Political Philosophy

Locke explored moral freedom, responsibility and the dangers of religious fundamentalism. With his Two Treatises of Civil Government, published anonymously in 1690 in order to avoid controversy, Locke established himself as a political theorist. The First Treatise was intended merely to refute support of the Divine Right of Kings, arguing that neither scripture nor reason could justify a monarchy.

The Second Treatise, however, offered a systematic account of the foundations of political obligation. In Locke’s view, all human rights begin within the individual by an investment of labor and ownership of property.

The social structure depends for its formation and maintenance on the express consent of those governed by its political powers (known as Contractarianism). Locke believed that majority rule thus becomes the cornerstone of all political order, although dissatisfied citizens reserve a lasting right to revolution.

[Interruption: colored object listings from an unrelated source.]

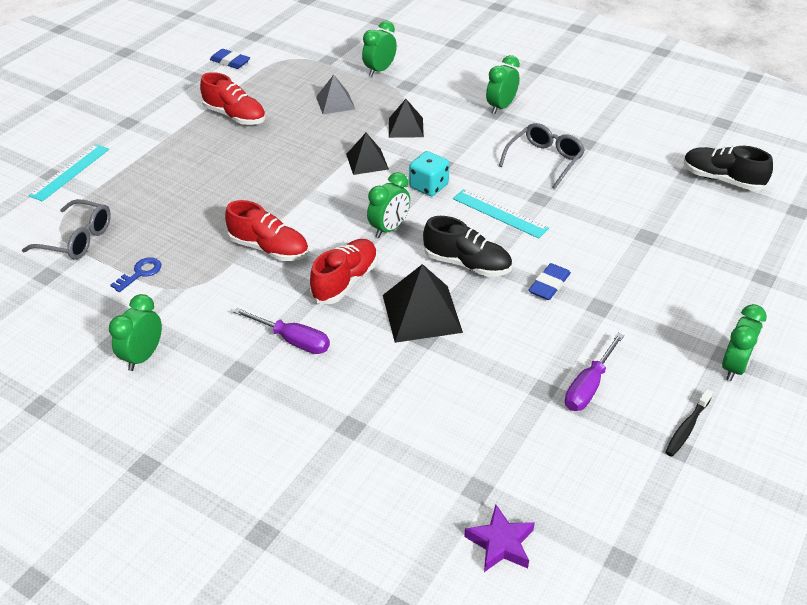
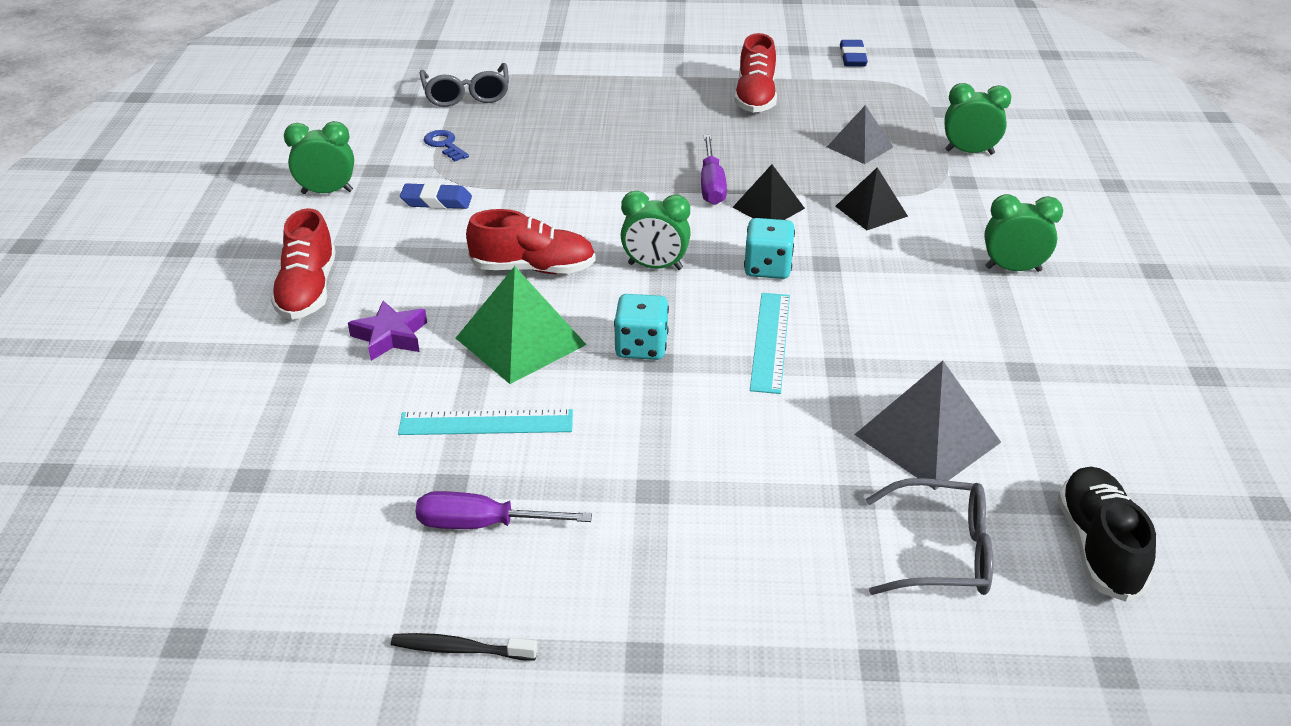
camera: 60 degrees right, 5 degrees down
(70, 172) = (562, 52): turquoise ruler -> turquoise ruler (486, 422)
(140, 273) = (444, 145): blue key -> blue key turned 135 degrees counterclockwise
(269, 248) = (546, 201): red shoe -> red shoe (307, 291)
(293, 340) = (410, 269): purple screwdriver -> purple screwdriver (711, 185)
(422, 313) = (520, 341): black pyramid -> green pyramid
(467, 264) = (641, 347): black shoe -> turquoise dice
(500, 543) = (173, 524): purple star -> purple star (390, 336)
(544, 160) = (932, 345): grey glasses -> grey glasses (940, 553)
(549, 285) = (659, 429): blue eraser -> blue eraser (436, 201)
(617, 195) = (927, 438): none -> grey pyramid
(734, 367) = (626, 675): green clock -> none

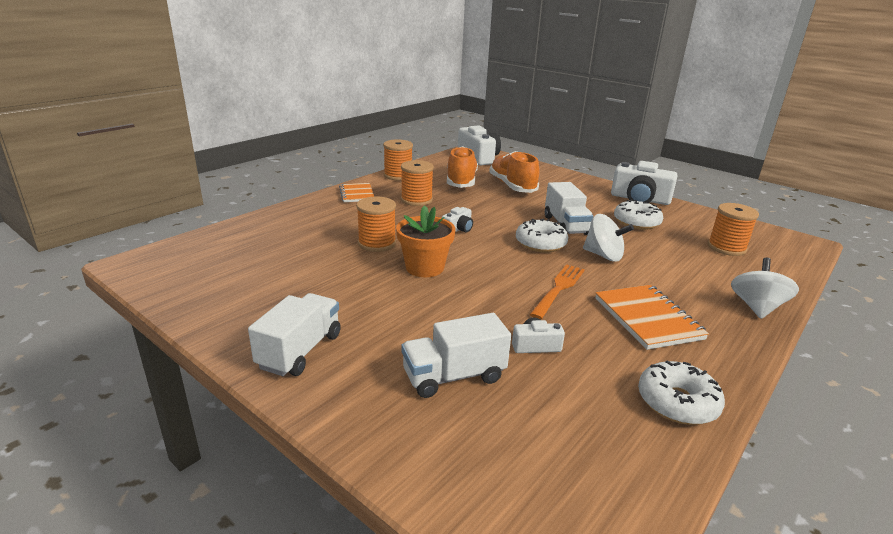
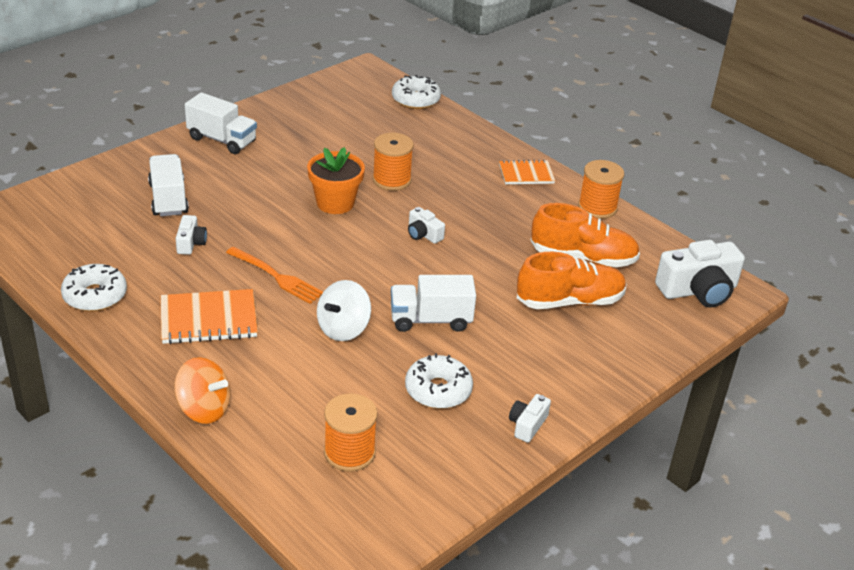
camera: 95 degrees right, 10 degrees up
(416, 200) = (510, 214): orange spool -> none
(540, 243) = (379, 287): white donut -> white donut (415, 100)
(640, 199) = (527, 425): white camera -> white camera, size x0.50
(756, 307) = (204, 409): white spinning top -> orange spinning top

“The end of law is not to abolish or restrain, but to preserve and enlarge freedom. For in all the states of created beings capable of law, where there is no law, there is no freedom.”

John Locke

Like Thomas Hobbes before him, Locke started from a belief that humans have absolute Natural Rights. This was in the sense of universal rights that are inherent in the nature of ethics, and not contingent on human actions or beliefs. However, much of his political work is characterized by his opposition to authoritarianism as advocated by Hobbes.

Locke believed that no one should be allowed absolute power and introduced the idea of the separation of powers, whereby the Church and the judicial system operate independently of the ruling class. In particular, he defined civil interests (those which the State can and should legitimately protect) as being:

  • Life
  • Liberty
  • Health
  • The ability to own property

If much of this seems familiar from American Declaration of Independence, then that is no coincidence as the American founding fathers freely admitted their debt to Locke’s philosophy.

During Locke’s final years, he became something of an intellectual hero of the Whigs, and he discussed matters with such figures as John Dryden and Sir Isaac Newton. However, his health deteriorated, marked by regular asthma attacks, and he died in 1704 – never being married or having any children.